SELECTED TEXT:
○ ○ ○ ○ ○

- Location of Al-Haffah within Syria
- District: Al-Haffah
- Governorate: Latakia
- Population: 81,213 (2004)
- Electorate: 49
- Area: 569.81 km^{2}

Current Electoral district
- Created: 2025
- Seats: 1 (2025–present)
- MPA: ▌Refa'a Akrameh (Ind.)
- Created from: Latakia

= Al-Haffah (People's Assembly electoral district) =

Electoral district of Syria's national legislature

Al-Haffah (Arabic: الحفة) is one of the 60 electoral districts of the People's Assembly, the national legislature of Syria. It is conterminous with the district of Al-Haffah. The electoral district currently elects one of the 140 elected members of the People's Assembly.

○ ○ ○ ○ ○

DATA LINES:
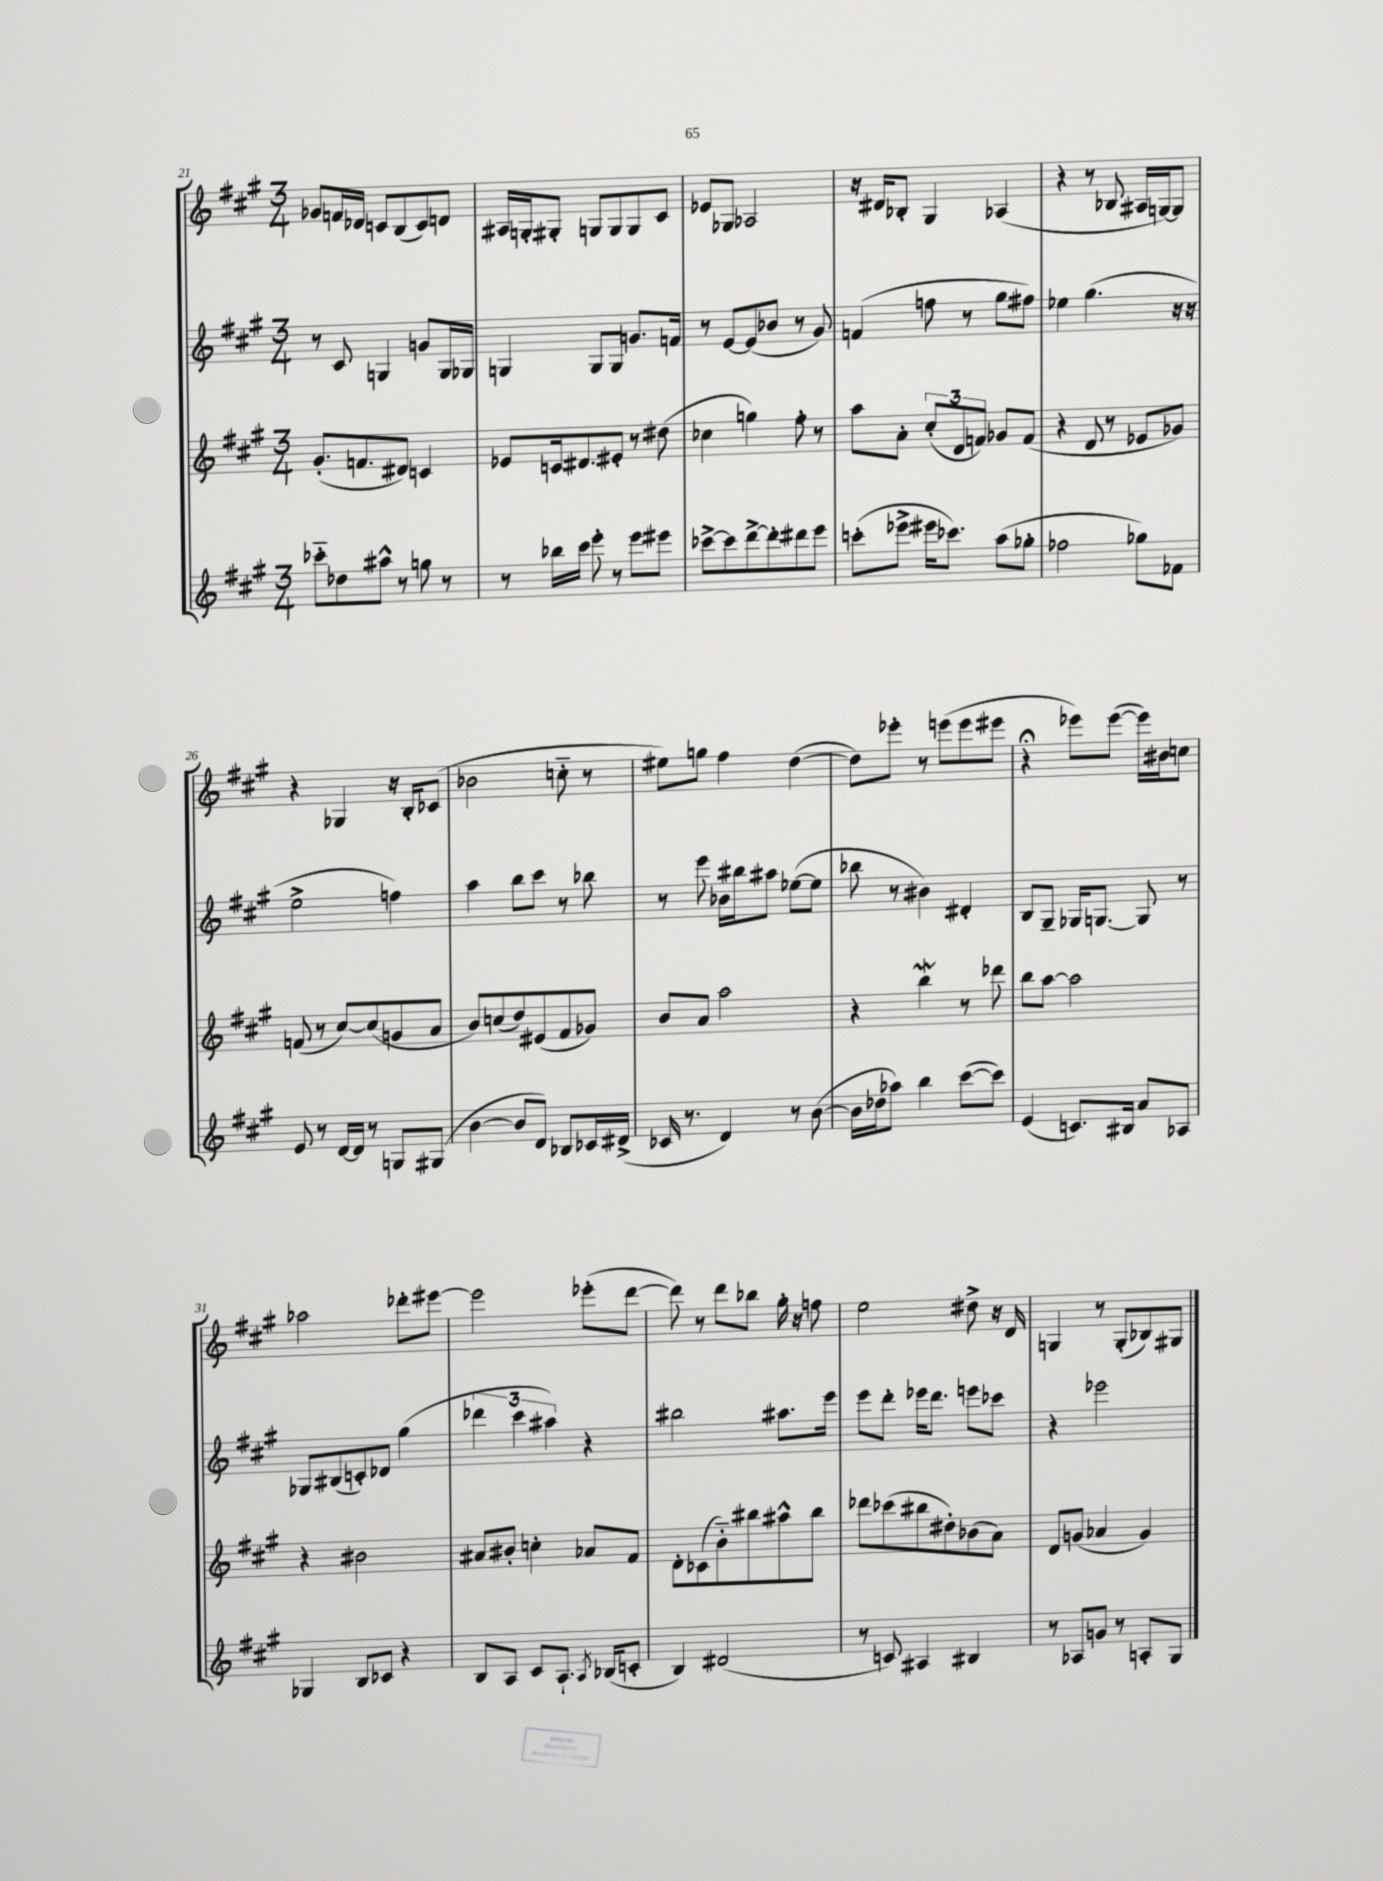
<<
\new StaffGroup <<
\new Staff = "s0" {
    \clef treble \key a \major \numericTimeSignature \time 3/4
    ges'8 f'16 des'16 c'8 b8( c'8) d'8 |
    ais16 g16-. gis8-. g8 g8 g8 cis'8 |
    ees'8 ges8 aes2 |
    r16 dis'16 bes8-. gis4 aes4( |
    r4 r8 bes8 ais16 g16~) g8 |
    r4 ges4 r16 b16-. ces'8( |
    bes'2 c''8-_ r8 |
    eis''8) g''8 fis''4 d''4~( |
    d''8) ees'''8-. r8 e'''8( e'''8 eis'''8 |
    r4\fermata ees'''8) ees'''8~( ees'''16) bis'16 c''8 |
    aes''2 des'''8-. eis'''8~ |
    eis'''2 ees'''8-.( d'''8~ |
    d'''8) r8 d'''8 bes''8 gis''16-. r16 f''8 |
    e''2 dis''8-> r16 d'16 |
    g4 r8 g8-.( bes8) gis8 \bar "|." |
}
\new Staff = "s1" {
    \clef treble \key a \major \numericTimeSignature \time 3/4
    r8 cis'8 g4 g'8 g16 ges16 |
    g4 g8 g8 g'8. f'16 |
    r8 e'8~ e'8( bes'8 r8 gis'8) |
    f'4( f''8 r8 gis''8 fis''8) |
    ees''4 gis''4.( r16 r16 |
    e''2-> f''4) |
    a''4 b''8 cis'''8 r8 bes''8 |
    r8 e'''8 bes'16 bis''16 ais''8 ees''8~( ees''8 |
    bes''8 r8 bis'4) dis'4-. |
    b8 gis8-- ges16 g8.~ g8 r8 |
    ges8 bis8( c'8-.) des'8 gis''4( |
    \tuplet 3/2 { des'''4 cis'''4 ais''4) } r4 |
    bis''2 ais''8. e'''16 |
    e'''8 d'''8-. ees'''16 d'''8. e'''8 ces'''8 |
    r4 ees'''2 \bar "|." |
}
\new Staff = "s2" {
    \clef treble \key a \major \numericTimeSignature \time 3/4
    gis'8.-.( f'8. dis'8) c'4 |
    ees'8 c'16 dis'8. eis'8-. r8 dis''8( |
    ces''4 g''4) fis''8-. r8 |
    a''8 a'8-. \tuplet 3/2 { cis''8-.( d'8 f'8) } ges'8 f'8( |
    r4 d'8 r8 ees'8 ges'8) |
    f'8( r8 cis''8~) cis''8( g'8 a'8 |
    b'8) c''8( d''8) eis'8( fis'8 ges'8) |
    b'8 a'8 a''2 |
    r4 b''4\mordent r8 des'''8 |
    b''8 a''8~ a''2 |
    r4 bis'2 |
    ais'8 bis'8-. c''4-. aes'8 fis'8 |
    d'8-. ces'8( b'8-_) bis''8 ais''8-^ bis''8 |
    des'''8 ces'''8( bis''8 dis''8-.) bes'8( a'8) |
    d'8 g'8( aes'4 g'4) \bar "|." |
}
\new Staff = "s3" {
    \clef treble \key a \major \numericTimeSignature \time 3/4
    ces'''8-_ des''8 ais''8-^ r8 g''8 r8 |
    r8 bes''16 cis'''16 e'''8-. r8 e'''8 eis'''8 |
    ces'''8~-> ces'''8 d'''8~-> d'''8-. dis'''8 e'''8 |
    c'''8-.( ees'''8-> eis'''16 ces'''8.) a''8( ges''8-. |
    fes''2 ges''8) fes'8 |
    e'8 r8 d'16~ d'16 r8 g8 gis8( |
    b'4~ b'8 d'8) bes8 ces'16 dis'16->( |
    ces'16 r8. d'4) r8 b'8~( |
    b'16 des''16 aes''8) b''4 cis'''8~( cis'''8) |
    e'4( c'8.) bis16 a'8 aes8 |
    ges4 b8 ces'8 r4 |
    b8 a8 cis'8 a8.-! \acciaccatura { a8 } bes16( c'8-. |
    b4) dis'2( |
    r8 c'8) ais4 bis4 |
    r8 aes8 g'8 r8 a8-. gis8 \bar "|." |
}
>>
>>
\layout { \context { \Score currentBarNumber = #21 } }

○ ○ ○ ○ ○

REQUIRED ACTIONS:
• A. Please condense the paragraph beginning "Al-Haffah (Arabic: الحفة) is one of" in the Al-Haffah electoral district text into a short bulleted list of its main facts.
• B. Continue the Al-Haffah electoral district text with one more paragraph that follows its last sentence.

PER-TASK ANSWERS:
• A.
- Al-Haffah (Arabic: الحفة) is one of the 60 electoral districts of the People's Assembly, Syria's national legislature.
- It is conterminous with the district of Al-Haffah.
- It currently elects one of the Assembly's 140 elected members.

• B.
==Electoral system==

The 2025 elections were held under a provisional electoral system, enacted by Presidential Decree 142 on 20 August 2025. The new framework replaces direct elections, with an indirect system. Instead of direct votes, subcommittees will choose delegates that form one electoral college per electoral district, which in turn will choose MPs. The number of members on each governorate's sub-committee matches the number of MPs the governorate will elect.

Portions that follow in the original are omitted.